Non abbiamo assistito quest’anno al temuto effetto scuola dopo il ritorno in aula di milioni di bambini e ragazzi. “È la dimostrazione di quello che ho sempre detto. Se si vaccinano tutti gli adulti, i professori ed il personale amministrativo insieme agli studenti sopra i 12 anni comunque la situazione resterà sotto controllo“.

Per ora il vaccino anti Covid per i bambini non sarebbe necessario secondo il medico. “Non sono un pediatra, e non escludo il vaccino per i più piccoli. Ma non ritengo urgente immunizzare anche gli under 12”, considerando la situazione attuale.

L’ideale “sarebbe il 100%” di popolazione vaccinata. Altri esperti parlano del 90%, ma per Francesco Vaia non si deve “rincorrere un numero magico, ricadendo nell’ansia e nella paura”.

“Credo che l’Italia abbia indicato quale deve essere la strada da seguire: gradualità, aperture progressive, cautela. Teniamo ancora la mascherina quando siamo al chiuso con persone che non conosciamo, manteniamo se necessario il distanziamento“, ha ricordato.
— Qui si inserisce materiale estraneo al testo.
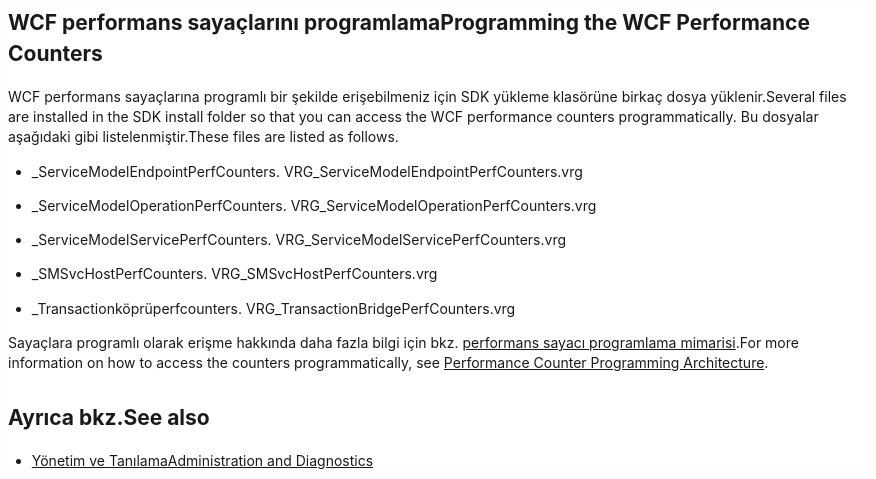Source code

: ## <a name="programming-the-wcf-performance-counters"></a><span data-ttu-id="ad34f-173">WCF performans sayaçlarını programlama</span><span class="sxs-lookup"><span data-stu-id="ad34f-173">Programming the WCF Performance Counters</span></span>  
 <span data-ttu-id="ad34f-174">WCF performans sayaçlarına programlı bir şekilde erişebilmeniz için SDK yükleme klasörüne birkaç dosya yüklenir.</span><span class="sxs-lookup"><span data-stu-id="ad34f-174">Several files are installed in the SDK install folder so that you can access the WCF performance counters programmatically.</span></span> <span data-ttu-id="ad34f-175">Bu dosyalar aşağıdaki gibi listelenmiştir.</span><span class="sxs-lookup"><span data-stu-id="ad34f-175">These files are listed as follows.</span></span>  
  
- <span data-ttu-id="ad34f-176">_ServiceModelEndpointPerfCounters. VRG</span><span class="sxs-lookup"><span data-stu-id="ad34f-176">_ServiceModelEndpointPerfCounters.vrg</span></span>  
  
- <span data-ttu-id="ad34f-177">_ServiceModelOperationPerfCounters. VRG</span><span class="sxs-lookup"><span data-stu-id="ad34f-177">_ServiceModelOperationPerfCounters.vrg</span></span>  
  
- <span data-ttu-id="ad34f-178">_ServiceModelServicePerfCounters. VRG</span><span class="sxs-lookup"><span data-stu-id="ad34f-178">_ServiceModelServicePerfCounters.vrg</span></span>  
  
- <span data-ttu-id="ad34f-179">_SMSvcHostPerfCounters. VRG</span><span class="sxs-lookup"><span data-stu-id="ad34f-179">_SMSvcHostPerfCounters.vrg</span></span>  
  
- <span data-ttu-id="ad34f-180">_Transactionköprüperfcounters. VRG</span><span class="sxs-lookup"><span data-stu-id="ad34f-180">_TransactionBridgePerfCounters.vrg</span></span>  
  
 <span data-ttu-id="ad34f-181">Sayaçlara programlı olarak erişme hakkında daha fazla bilgi için bkz. [performans sayacı programlama mimarisi](https://go.microsoft.com/fwlink/?LinkId=95179).</span><span class="sxs-lookup"><span data-stu-id="ad34f-181">For more information on how to access the counters programmatically, see [Performance Counter Programming Architecture](https://go.microsoft.com/fwlink/?LinkId=95179).</span></span>  
  
## <a name="see-also"></a><span data-ttu-id="ad34f-182">Ayrıca bkz.</span><span class="sxs-lookup"><span data-stu-id="ad34f-182">See also</span></span>

- [<span data-ttu-id="ad34f-183">Yönetim ve Tanılama</span><span class="sxs-lookup"><span data-stu-id="ad34f-183">Administration and Diagnostics</span></span>](../../../../../docs/framework/wcf/diagnostics/index.md)
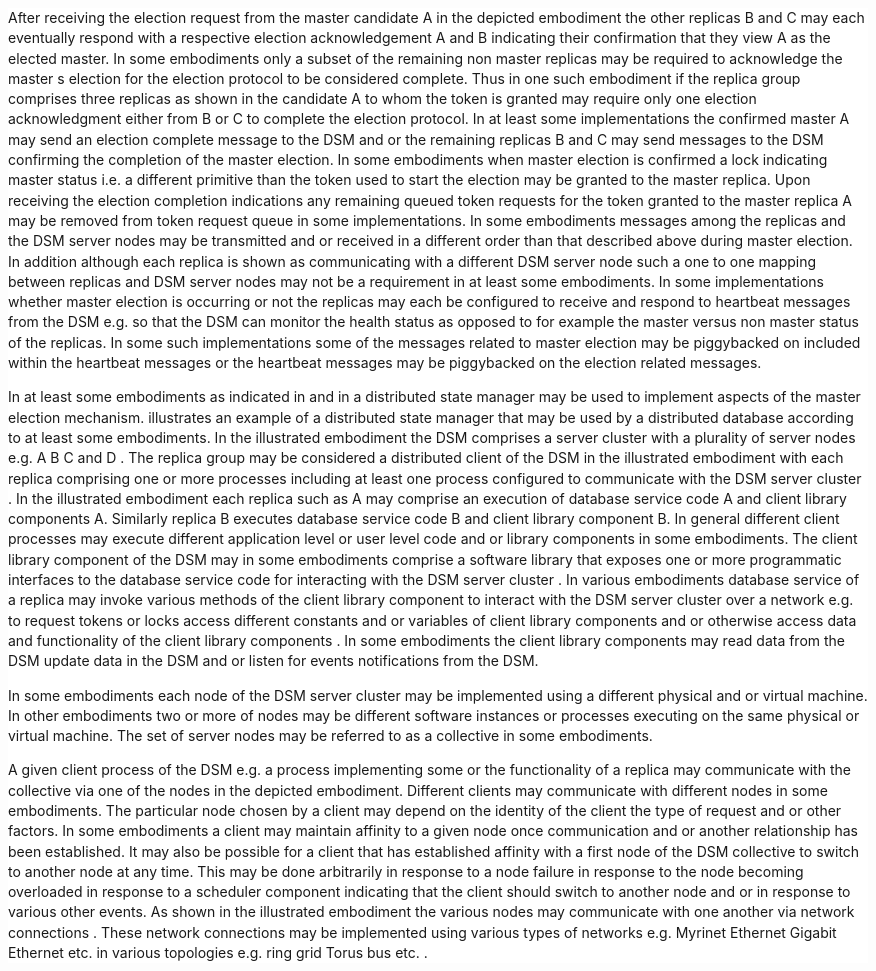 After receiving the election request from the master candidate A in the depicted embodiment the other replicas B and C may each eventually respond with a respective election acknowledgement A and B indicating their confirmation that they view A as the elected master. In some embodiments only a subset of the remaining non master replicas may be required to acknowledge the master s election for the election protocol to be considered complete. Thus in one such embodiment if the replica group comprises three replicas as shown in the candidate A to whom the token is granted may require only one election acknowledgment either from B or C to complete the election protocol. In at least some implementations the confirmed master A may send an election complete message to the DSM and or the remaining replicas B and C may send messages to the DSM confirming the completion of the master election. In some embodiments when master election is confirmed a lock indicating master status i.e. a different primitive than the token used to start the election may be granted to the master replica. Upon receiving the election completion indications any remaining queued token requests for the token granted to the master replica A may be removed from token request queue in some implementations. In some embodiments messages among the replicas and the DSM server nodes may be transmitted and or received in a different order than that described above during master election. In addition although each replica is shown as communicating with a different DSM server node such a one to one mapping between replicas and DSM server nodes may not be a requirement in at least some embodiments. In some implementations whether master election is occurring or not the replicas may each be configured to receive and respond to heartbeat messages from the DSM e.g. so that the DSM can monitor the health status as opposed to for example the master versus non master status of the replicas. In some such implementations some of the messages related to master election may be piggybacked on included within the heartbeat messages or the heartbeat messages may be piggybacked on the election related messages.

In at least some embodiments as indicated in and in a distributed state manager may be used to implement aspects of the master election mechanism. illustrates an example of a distributed state manager that may be used by a distributed database according to at least some embodiments. In the illustrated embodiment the DSM comprises a server cluster with a plurality of server nodes e.g. A B C and D . The replica group may be considered a distributed client of the DSM in the illustrated embodiment with each replica comprising one or more processes including at least one process configured to communicate with the DSM server cluster . In the illustrated embodiment each replica such as A may comprise an execution of database service code A and client library components A. Similarly replica B executes database service code B and client library component B. In general different client processes may execute different application level or user level code and or library components in some embodiments. The client library component of the DSM may in some embodiments comprise a software library that exposes one or more programmatic interfaces to the database service code for interacting with the DSM server cluster . In various embodiments database service of a replica may invoke various methods of the client library component to interact with the DSM server cluster over a network e.g. to request tokens or locks access different constants and or variables of client library components and or otherwise access data and functionality of the client library components . In some embodiments the client library components may read data from the DSM update data in the DSM and or listen for events notifications from the DSM.

In some embodiments each node of the DSM server cluster may be implemented using a different physical and or virtual machine. In other embodiments two or more of nodes may be different software instances or processes executing on the same physical or virtual machine. The set of server nodes may be referred to as a collective in some embodiments.

A given client process of the DSM e.g. a process implementing some or the functionality of a replica may communicate with the collective via one of the nodes in the depicted embodiment. Different clients may communicate with different nodes in some embodiments. The particular node chosen by a client may depend on the identity of the client the type of request and or other factors. In some embodiments a client may maintain affinity to a given node once communication and or another relationship has been established. It may also be possible for a client that has established affinity with a first node of the DSM collective to switch to another node at any time. This may be done arbitrarily in response to a node failure in response to the node becoming overloaded in response to a scheduler component indicating that the client should switch to another node and or in response to various other events. As shown in the illustrated embodiment the various nodes may communicate with one another via network connections . These network connections may be implemented using various types of networks e.g. Myrinet Ethernet Gigabit Ethernet etc. in various topologies e.g. ring grid Torus bus etc. .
Aprire tutto senza limiti è un errore e basta guardare al Regno Unito”, con una nuova ondata fuori controllo, “per capire che la chiave della ripartenza è la gradualità. Altrimenti si torna indietro come nel gioco dell’oca“.

Per quanto riguarda la terza dose, l’esperto ritiene che sia una giusta misura per i fragili. Anche se “dobbiamo sostenere l’alternativa per chi non risponde al vaccino, ovvero gli anticorpi monoclonali messi a punto dall’Istituto Spallanzani insieme al team di Rino Rappuoli”.